Banks to suffer from sluggish lending growth
WEAK borrowing by businesses and households will dent banks’ finances in the coming years, analysts at the EY Item Club predicted today.
The strong economic recovery will not feed through to bank lending as much as it did in previous growth spurts, and could leave banks struggling to get back to sustainable levels of return on equity.
Banks’ shareholders have been looking forward to the recovery after years of pain following the financial crisis, with even strong banks struggling to pay out to their owners.
Instead, they have had to retain profits to build up capital buffers, tap up investors for more funds and have suffered from new regulations squeezing profitability.
Total household lending will grow by just 2.4 per cent this year, the Item Club predicts, a level which it sees as unusually weak for this period in the economic cycle – at the same point in the early 1990s, household credit growth stood at 5.6 per cent.
Business lending growth will be even worse at 1.5 per cent this year, a forecast revised down from the 2.5 per cent predicted over the winter.

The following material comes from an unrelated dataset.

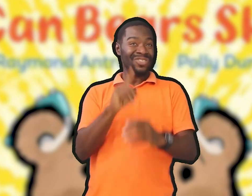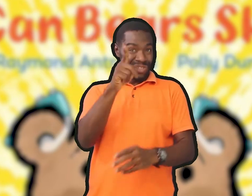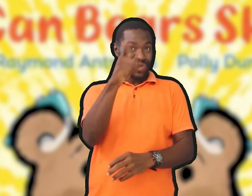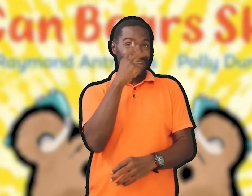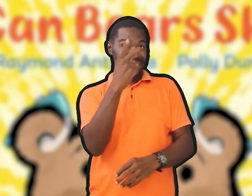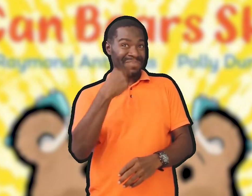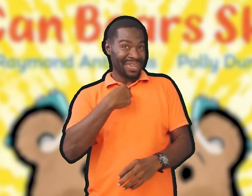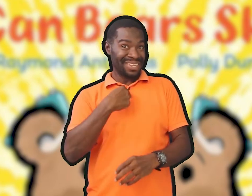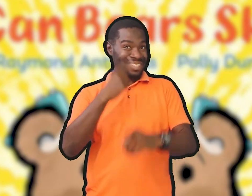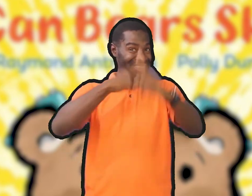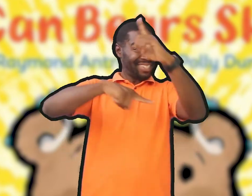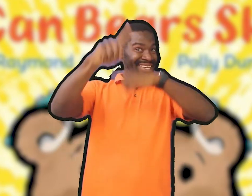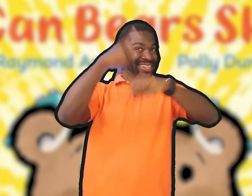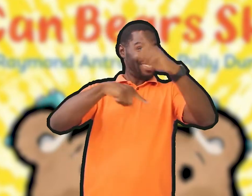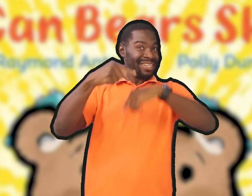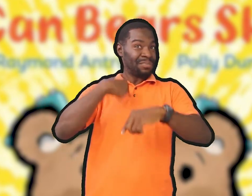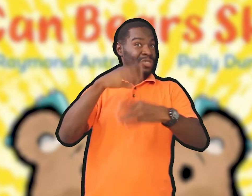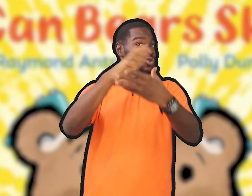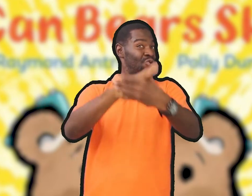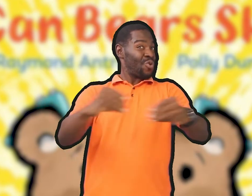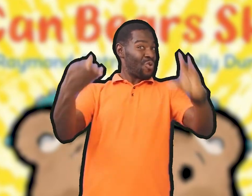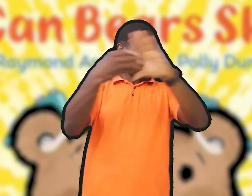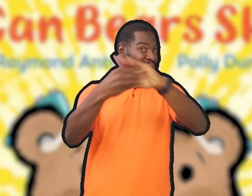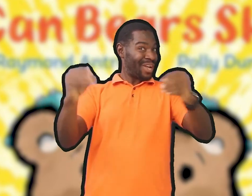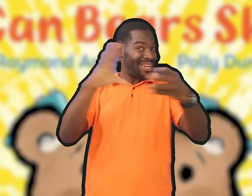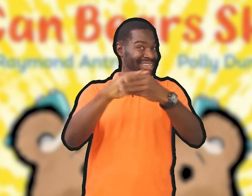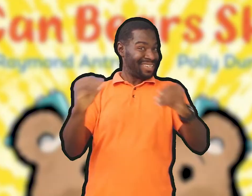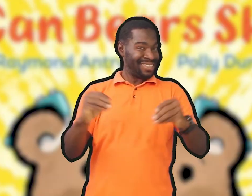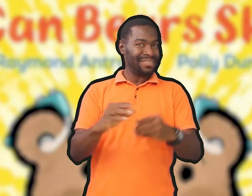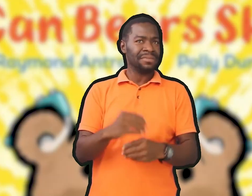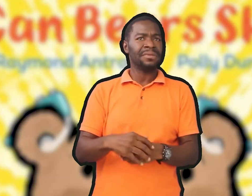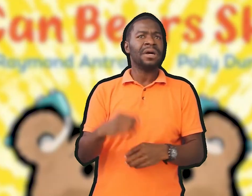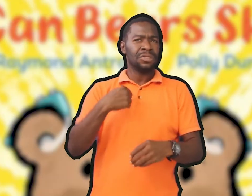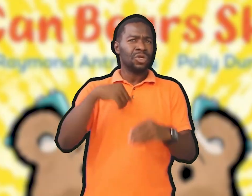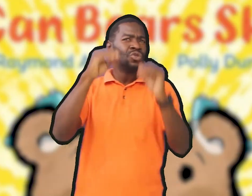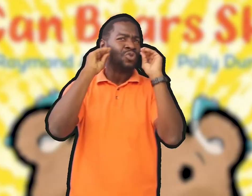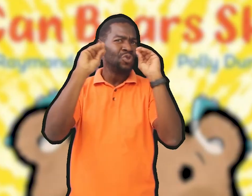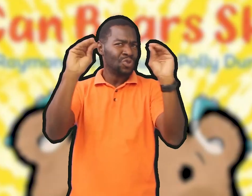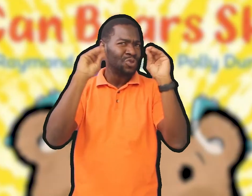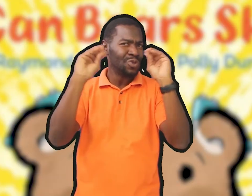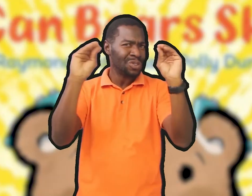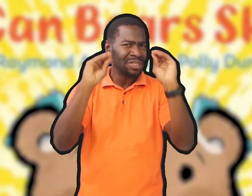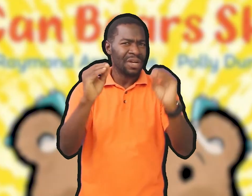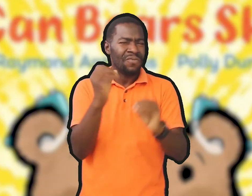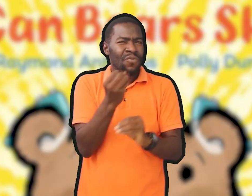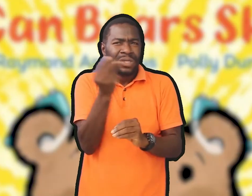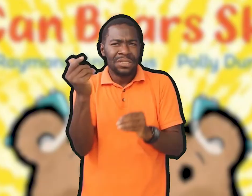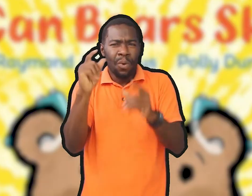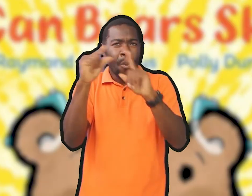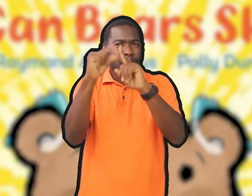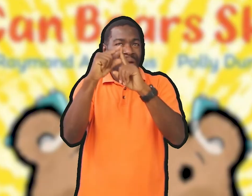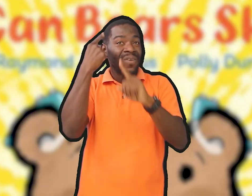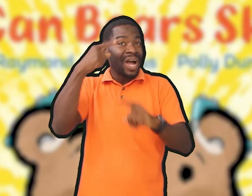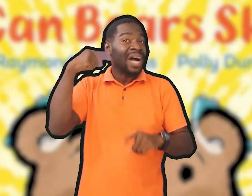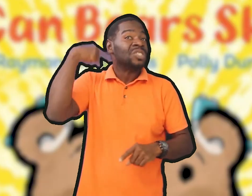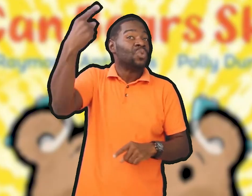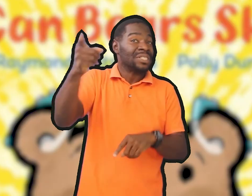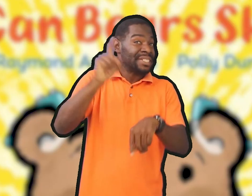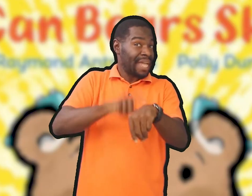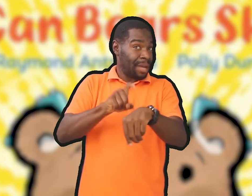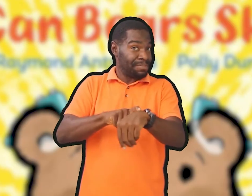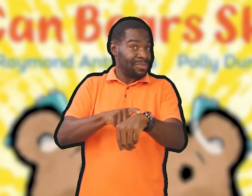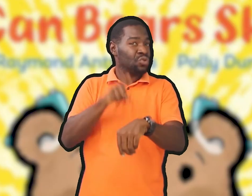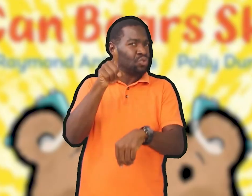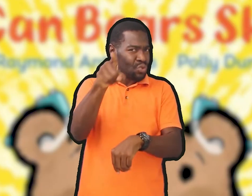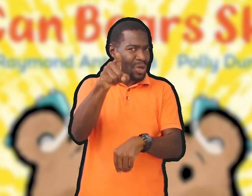Did you notice me sign in during the story? I am going to teach you a few words so next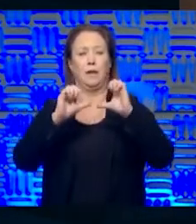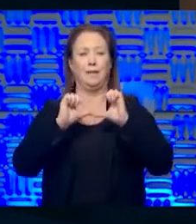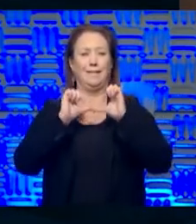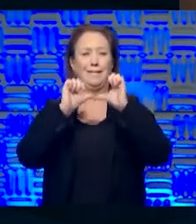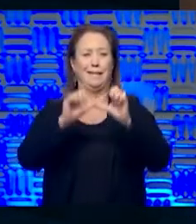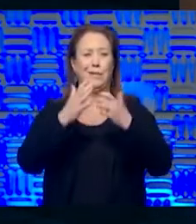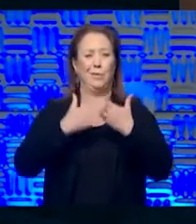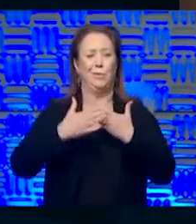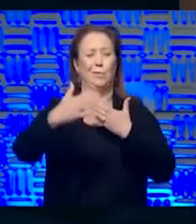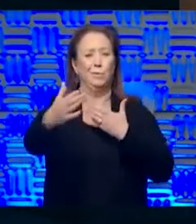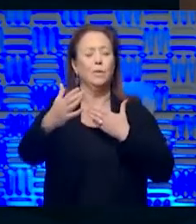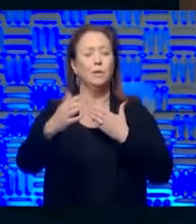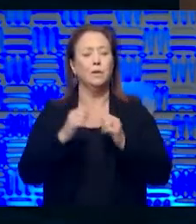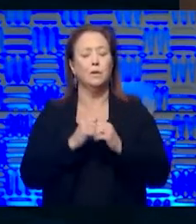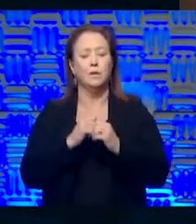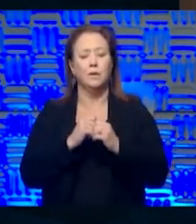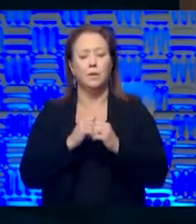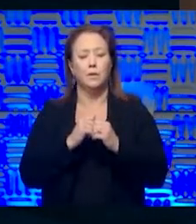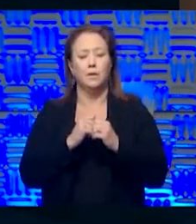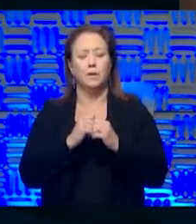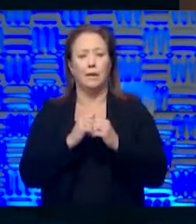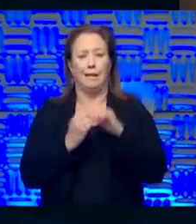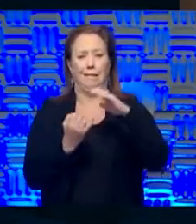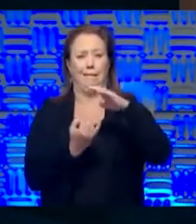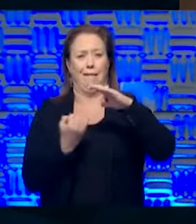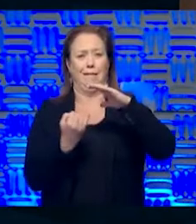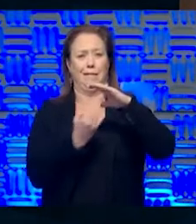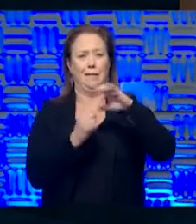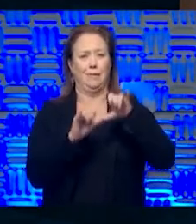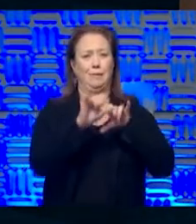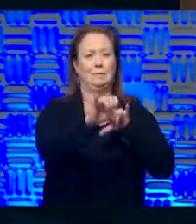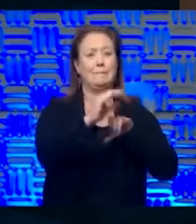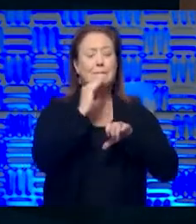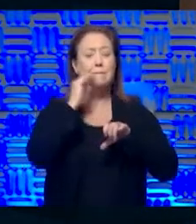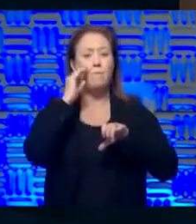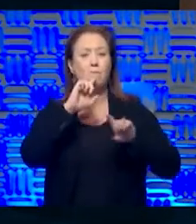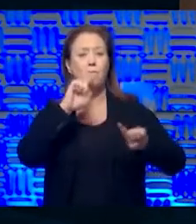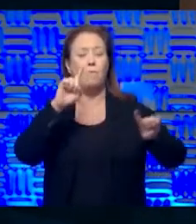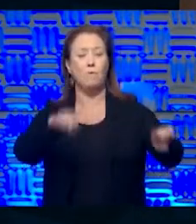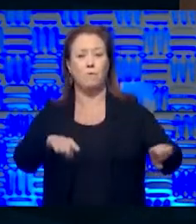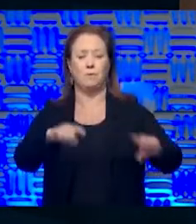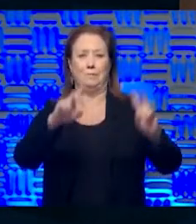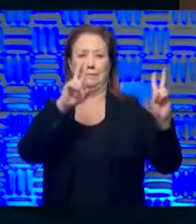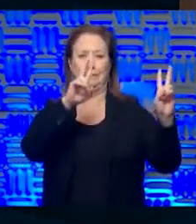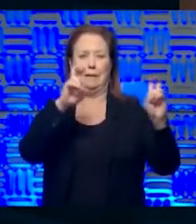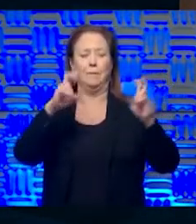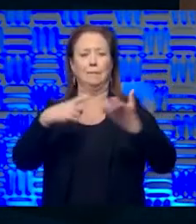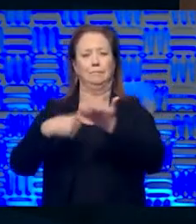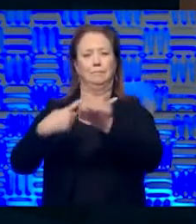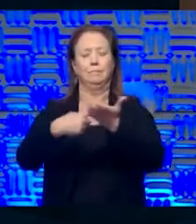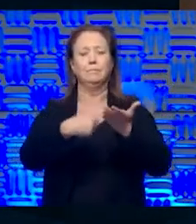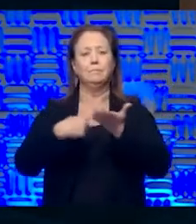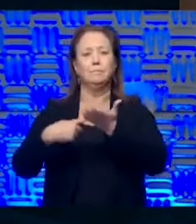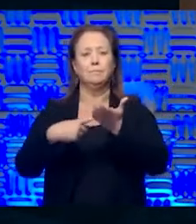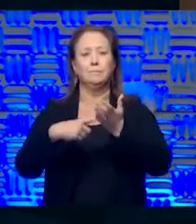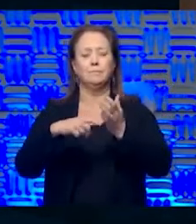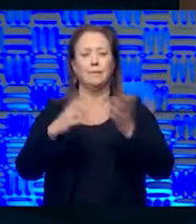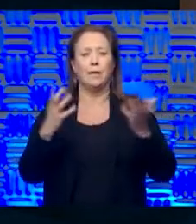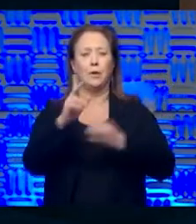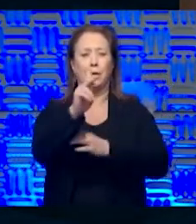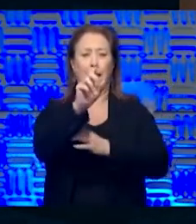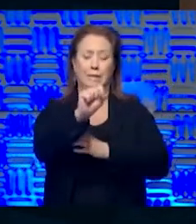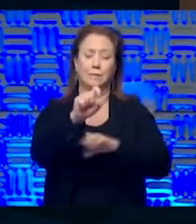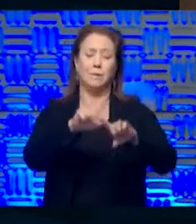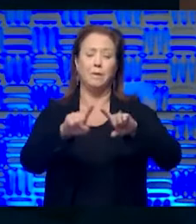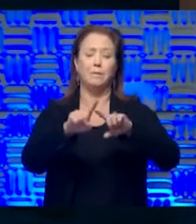as far as the isolation of the stay-at-home orders. Been a topic of conversation in Kansas, but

By 2018 it predicts the stock of loans to businesses will still be 10 per cent below its 2008 level.
By contrast bond issuance is up 20 per cent since 2009, while more firms are relying on retained profits to expand.
“Low borrowing is good news for the sustainability of the recovery, but bad news for banks’ profitability,” said senior economic adviser at the EY Item Club, Martin Beck.
“Banks will need to continue exerting tight controls on costs and innovate further to close the gap with pre-crisis rates of profitability.”